→ Texto de estudio:
※ ※ ※

Te lo solías encontrar, o más bien él te encontraba a ti. Sobre todo cuando ibas hacia Independencia desde el Conservatorio. Te veía a lo lejos y ya le oías cómo te llamaba, animado por tus andares juveniles. Con los dramatismos de esta época, se empieza a hablar de «personas en situación de calle» para tratar de contrarrestar las resonancias del antiguamente común «mendigos». Él no encajaba ni en una ni en otra acepción. Sencillamente te pedía unas monedinas «para unos litros» o algún ‘piti’ o, incluso, algún otro producto a mayores. Lo hacía con bastante gracia, el jodido, y como te despistases te quedabas pelando la pava con él.

※ ※ ※

→ Datos presentados:
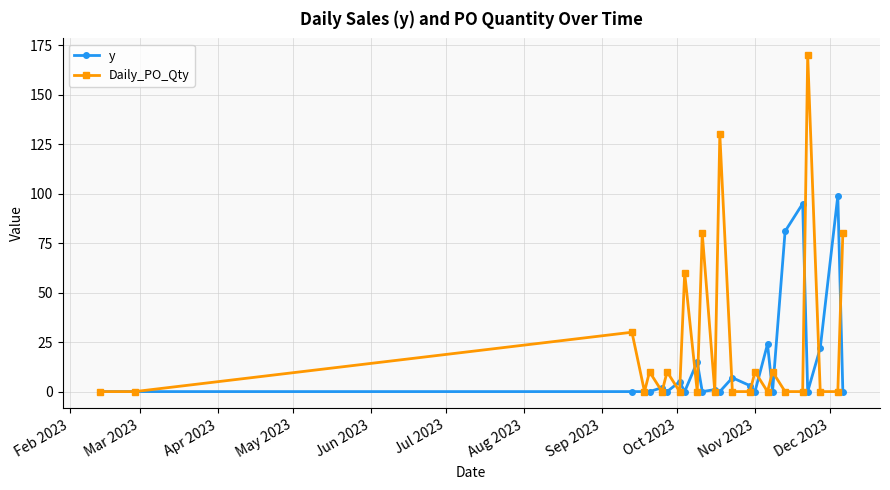

How many categories are shown in the chart?

24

※ ※ ※

→ Trabajo requerido: Por favor, extrae del texto de estudio, sin cambiar nada, el pasaje que se abre con las palabras que contienen "Te lo solías" y se cierra con "pava con él.". Los datos son material independiente del texto de estudio.

→ Tu solución:
Te lo solías encontrar, o más bien él te encontraba a ti. Sobre todo cuando ibas hacia Independencia desde el Conservatorio. Te veía a lo lejos y ya le oías cómo te llamaba, animado por tus andares juveniles. Con los dramatismos de esta época, se empieza a hablar de «personas en situación de calle» para tratar de contrarrestar las resonancias del antiguamente común «mendigos». Él no encajaba ni en una ni en otra acepción. Sencillamente te pedía unas monedinas «para unos litros» o algún ‘piti’ o, incluso, algún otro producto a mayores. Lo hacía con bastante gracia, el jodido, y como te despistases te quedabas pelando la pava con él.